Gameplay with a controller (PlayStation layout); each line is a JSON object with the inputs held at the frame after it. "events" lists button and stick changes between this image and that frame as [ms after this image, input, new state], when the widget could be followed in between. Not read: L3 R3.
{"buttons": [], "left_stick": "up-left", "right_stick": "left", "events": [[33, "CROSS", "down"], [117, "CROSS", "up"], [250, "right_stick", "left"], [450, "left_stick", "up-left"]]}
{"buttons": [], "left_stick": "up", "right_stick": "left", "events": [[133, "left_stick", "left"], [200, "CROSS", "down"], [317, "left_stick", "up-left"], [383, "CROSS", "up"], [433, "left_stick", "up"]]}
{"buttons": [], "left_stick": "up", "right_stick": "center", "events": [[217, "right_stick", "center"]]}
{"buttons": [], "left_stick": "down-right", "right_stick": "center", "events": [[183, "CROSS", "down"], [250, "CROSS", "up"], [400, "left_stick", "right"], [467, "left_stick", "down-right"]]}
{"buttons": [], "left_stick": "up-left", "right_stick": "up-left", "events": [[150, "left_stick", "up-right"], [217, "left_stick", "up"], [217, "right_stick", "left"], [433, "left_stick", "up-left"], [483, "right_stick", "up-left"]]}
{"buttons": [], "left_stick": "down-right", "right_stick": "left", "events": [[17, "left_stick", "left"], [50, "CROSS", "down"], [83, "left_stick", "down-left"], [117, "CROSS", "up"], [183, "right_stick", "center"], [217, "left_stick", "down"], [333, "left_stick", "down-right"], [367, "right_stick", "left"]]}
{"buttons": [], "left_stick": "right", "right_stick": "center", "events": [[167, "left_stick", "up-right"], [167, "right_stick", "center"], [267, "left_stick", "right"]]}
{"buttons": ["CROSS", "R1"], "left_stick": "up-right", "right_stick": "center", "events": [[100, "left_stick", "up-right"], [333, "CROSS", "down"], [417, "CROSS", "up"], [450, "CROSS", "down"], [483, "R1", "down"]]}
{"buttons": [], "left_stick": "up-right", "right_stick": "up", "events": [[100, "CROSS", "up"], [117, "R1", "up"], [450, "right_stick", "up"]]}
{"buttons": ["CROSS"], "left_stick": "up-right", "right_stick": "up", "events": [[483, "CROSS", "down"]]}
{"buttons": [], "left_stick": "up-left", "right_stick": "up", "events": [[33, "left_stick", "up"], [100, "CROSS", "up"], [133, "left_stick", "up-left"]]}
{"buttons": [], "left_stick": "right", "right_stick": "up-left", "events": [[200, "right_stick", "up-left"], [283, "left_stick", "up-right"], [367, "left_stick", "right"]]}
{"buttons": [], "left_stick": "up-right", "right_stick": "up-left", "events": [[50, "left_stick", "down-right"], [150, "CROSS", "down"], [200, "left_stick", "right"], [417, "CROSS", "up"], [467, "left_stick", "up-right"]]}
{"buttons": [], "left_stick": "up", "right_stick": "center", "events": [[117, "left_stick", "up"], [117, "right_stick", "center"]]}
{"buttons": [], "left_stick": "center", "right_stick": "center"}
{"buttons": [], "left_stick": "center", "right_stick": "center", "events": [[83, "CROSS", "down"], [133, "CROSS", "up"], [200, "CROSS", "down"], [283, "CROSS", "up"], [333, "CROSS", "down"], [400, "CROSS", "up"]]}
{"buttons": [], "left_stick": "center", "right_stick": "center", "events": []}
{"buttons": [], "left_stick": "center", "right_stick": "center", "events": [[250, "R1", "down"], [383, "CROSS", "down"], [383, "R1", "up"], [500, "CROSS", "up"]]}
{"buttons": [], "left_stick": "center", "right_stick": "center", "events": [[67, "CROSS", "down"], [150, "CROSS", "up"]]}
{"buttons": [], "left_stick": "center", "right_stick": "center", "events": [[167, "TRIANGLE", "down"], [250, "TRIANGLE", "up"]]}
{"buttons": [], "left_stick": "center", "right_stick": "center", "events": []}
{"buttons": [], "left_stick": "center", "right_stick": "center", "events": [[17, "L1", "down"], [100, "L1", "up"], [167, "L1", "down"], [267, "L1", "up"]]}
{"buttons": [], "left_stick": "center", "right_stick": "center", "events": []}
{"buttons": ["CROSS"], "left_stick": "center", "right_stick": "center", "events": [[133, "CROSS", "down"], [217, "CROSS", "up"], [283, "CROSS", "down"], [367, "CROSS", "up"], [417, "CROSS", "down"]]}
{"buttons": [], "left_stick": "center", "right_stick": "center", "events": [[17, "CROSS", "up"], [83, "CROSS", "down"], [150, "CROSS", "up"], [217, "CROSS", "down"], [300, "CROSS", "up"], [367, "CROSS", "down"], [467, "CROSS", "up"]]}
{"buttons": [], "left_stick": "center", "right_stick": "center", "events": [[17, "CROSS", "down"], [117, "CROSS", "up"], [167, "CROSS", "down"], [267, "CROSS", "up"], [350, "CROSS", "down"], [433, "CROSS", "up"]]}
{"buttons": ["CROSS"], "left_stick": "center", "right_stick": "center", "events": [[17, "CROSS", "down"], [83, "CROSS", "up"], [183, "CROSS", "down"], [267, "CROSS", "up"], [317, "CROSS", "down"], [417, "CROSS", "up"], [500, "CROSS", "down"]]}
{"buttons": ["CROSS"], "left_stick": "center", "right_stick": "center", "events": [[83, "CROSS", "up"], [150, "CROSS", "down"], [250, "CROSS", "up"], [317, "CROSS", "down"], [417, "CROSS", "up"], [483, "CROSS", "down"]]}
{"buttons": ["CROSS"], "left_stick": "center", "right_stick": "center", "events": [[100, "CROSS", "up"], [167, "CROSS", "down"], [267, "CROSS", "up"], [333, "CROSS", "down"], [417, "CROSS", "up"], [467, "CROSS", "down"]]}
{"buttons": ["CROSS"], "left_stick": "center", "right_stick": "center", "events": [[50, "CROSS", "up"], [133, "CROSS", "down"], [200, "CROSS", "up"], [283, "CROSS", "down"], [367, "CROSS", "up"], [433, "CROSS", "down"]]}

TASK DIRECTIONS:
Write every entry out again. Leave each one exactly as it is.

YOUR SOLUTION:
Gameplay with a controller (PlayStation layout); each line is a JSON object with the inputs held at the frame after it. "events" lists button and stick changes between this image and that frame as [ms after this image, input, new state], when the widget could be followed in between. Not read: L3 R3.
{"buttons": [], "left_stick": "up-left", "right_stick": "left", "events": [[33, "CROSS", "down"], [117, "CROSS", "up"], [250, "right_stick", "left"], [450, "left_stick", "up-left"]]}
{"buttons": [], "left_stick": "up", "right_stick": "left", "events": [[133, "left_stick", "left"], [200, "CROSS", "down"], [317, "left_stick", "up-left"], [383, "CROSS", "up"], [433, "left_stick", "up"]]}
{"buttons": [], "left_stick": "up", "right_stick": "center", "events": [[217, "right_stick", "center"]]}
{"buttons": [], "left_stick": "down-right", "right_stick": "center", "events": [[183, "CROSS", "down"], [250, "CROSS", "up"], [400, "left_stick", "right"], [467, "left_stick", "down-right"]]}
{"buttons": [], "left_stick": "up-left", "right_stick": "up-left", "events": [[150, "left_stick", "up-right"], [217, "left_stick", "up"], [217, "right_stick", "left"], [433, "left_stick", "up-left"], [483, "right_stick", "up-left"]]}
{"buttons": [], "left_stick": "down-right", "right_stick": "left", "events": [[17, "left_stick", "left"], [50, "CROSS", "down"], [83, "left_stick", "down-left"], [117, "CROSS", "up"], [183, "right_stick", "center"], [217, "left_stick", "down"], [333, "left_stick", "down-right"], [367, "right_stick", "left"]]}
{"buttons": [], "left_stick": "right", "right_stick": "center", "events": [[167, "left_stick", "up-right"], [167, "right_stick", "center"], [267, "left_stick", "right"]]}
{"buttons": ["CROSS", "R1"], "left_stick": "up-right", "right_stick": "center", "events": [[100, "left_stick", "up-right"], [333, "CROSS", "down"], [417, "CROSS", "up"], [450, "CROSS", "down"], [483, "R1", "down"]]}
{"buttons": [], "left_stick": "up-right", "right_stick": "up", "events": [[100, "CROSS", "up"], [117, "R1", "up"], [450, "right_stick", "up"]]}
{"buttons": ["CROSS"], "left_stick": "up-right", "right_stick": "up", "events": [[483, "CROSS", "down"]]}
{"buttons": [], "left_stick": "up-left", "right_stick": "up", "events": [[33, "left_stick", "up"], [100, "CROSS", "up"], [133, "left_stick", "up-left"]]}
{"buttons": [], "left_stick": "right", "right_stick": "up-left", "events": [[200, "right_stick", "up-left"], [283, "left_stick", "up-right"], [367, "left_stick", "right"]]}
{"buttons": [], "left_stick": "up-right", "right_stick": "up-left", "events": [[50, "left_stick", "down-right"], [150, "CROSS", "down"], [200, "left_stick", "right"], [417, "CROSS", "up"], [467, "left_stick", "up-right"]]}
{"buttons": [], "left_stick": "up", "right_stick": "center", "events": [[117, "left_stick", "up"], [117, "right_stick", "center"]]}
{"buttons": [], "left_stick": "center", "right_stick": "center"}
{"buttons": [], "left_stick": "center", "right_stick": "center", "events": [[83, "CROSS", "down"], [133, "CROSS", "up"], [200, "CROSS", "down"], [283, "CROSS", "up"], [333, "CROSS", "down"], [400, "CROSS", "up"]]}
{"buttons": [], "left_stick": "center", "right_stick": "center", "events": []}
{"buttons": [], "left_stick": "center", "right_stick": "center", "events": [[250, "R1", "down"], [383, "CROSS", "down"], [383, "R1", "up"], [500, "CROSS", "up"]]}
{"buttons": [], "left_stick": "center", "right_stick": "center", "events": [[67, "CROSS", "down"], [150, "CROSS", "up"]]}
{"buttons": [], "left_stick": "center", "right_stick": "center", "events": [[167, "TRIANGLE", "down"], [250, "TRIANGLE", "up"]]}
{"buttons": [], "left_stick": "center", "right_stick": "center", "events": []}
{"buttons": [], "left_stick": "center", "right_stick": "center", "events": [[17, "L1", "down"], [100, "L1", "up"], [167, "L1", "down"], [267, "L1", "up"]]}
{"buttons": [], "left_stick": "center", "right_stick": "center", "events": []}
{"buttons": ["CROSS"], "left_stick": "center", "right_stick": "center", "events": [[133, "CROSS", "down"], [217, "CROSS", "up"], [283, "CROSS", "down"], [367, "CROSS", "up"], [417, "CROSS", "down"]]}
{"buttons": [], "left_stick": "center", "right_stick": "center", "events": [[17, "CROSS", "up"], [83, "CROSS", "down"], [150, "CROSS", "up"], [217, "CROSS", "down"], [300, "CROSS", "up"], [367, "CROSS", "down"], [467, "CROSS", "up"]]}
{"buttons": [], "left_stick": "center", "right_stick": "center", "events": [[17, "CROSS", "down"], [117, "CROSS", "up"], [167, "CROSS", "down"], [267, "CROSS", "up"], [350, "CROSS", "down"], [433, "CROSS", "up"]]}
{"buttons": ["CROSS"], "left_stick": "center", "right_stick": "center", "events": [[17, "CROSS", "down"], [83, "CROSS", "up"], [183, "CROSS", "down"], [267, "CROSS", "up"], [317, "CROSS", "down"], [417, "CROSS", "up"], [500, "CROSS", "down"]]}
{"buttons": ["CROSS"], "left_stick": "center", "right_stick": "center", "events": [[83, "CROSS", "up"], [150, "CROSS", "down"], [250, "CROSS", "up"], [317, "CROSS", "down"], [417, "CROSS", "up"], [483, "CROSS", "down"]]}
{"buttons": ["CROSS"], "left_stick": "center", "right_stick": "center", "events": [[100, "CROSS", "up"], [167, "CROSS", "down"], [267, "CROSS", "up"], [333, "CROSS", "down"], [417, "CROSS", "up"], [467, "CROSS", "down"]]}
{"buttons": ["CROSS"], "left_stick": "center", "right_stick": "center", "events": [[50, "CROSS", "up"], [133, "CROSS", "down"], [200, "CROSS", "up"], [283, "CROSS", "down"], [367, "CROSS", "up"], [433, "CROSS", "down"]]}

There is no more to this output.